I didn't catch it...I was just posting a picture in a different thread as to not hijack the original thread it was in...


----------



## Tokugawa (Apr 29, 2008)

Looks like a smallie to me...

BTW guys, if you are looking for a dropshot rod, this is a SWEET one. I fished once with it, and it is awesome: http://www.ohiogamefishing.com/community/showthread.php?t=133744

Sorry to hijack a bit...


----------



## FISHIN216 (Mar 18, 2009)

Tokugawa said:


> Looks like a smallie to me...
> 
> BTW guys, if you are looking for a dropshot rod, this is a SWEET one.

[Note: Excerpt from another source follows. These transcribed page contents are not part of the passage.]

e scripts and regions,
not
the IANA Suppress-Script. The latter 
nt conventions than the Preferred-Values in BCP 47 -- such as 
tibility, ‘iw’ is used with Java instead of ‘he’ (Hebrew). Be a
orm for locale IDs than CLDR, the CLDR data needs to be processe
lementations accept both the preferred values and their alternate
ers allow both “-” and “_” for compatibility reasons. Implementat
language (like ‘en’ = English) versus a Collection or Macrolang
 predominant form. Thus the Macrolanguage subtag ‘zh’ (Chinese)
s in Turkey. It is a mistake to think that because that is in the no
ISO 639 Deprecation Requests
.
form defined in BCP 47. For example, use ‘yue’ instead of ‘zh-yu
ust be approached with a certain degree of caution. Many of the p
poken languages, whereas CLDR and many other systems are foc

I fished once with it, and it is awesome: http://www.ohiogamefishing.com/community/showthread.php?t=133744
> 
> Sorry to hijack a bit...


take a closer look at it...its not a smallie


----------



## riverKing (Jan 26, 2007)

that fish is a cross

but they are extremely rare, especially this far north, they occur more often in southern lakes than anywhere else.
there have been several times where members have posted dark colored spotted bass that spark debate over wheather its a cross or not, but personally I have never observed one in ohio waters, but have been witness to many mis ID' spots lol


----------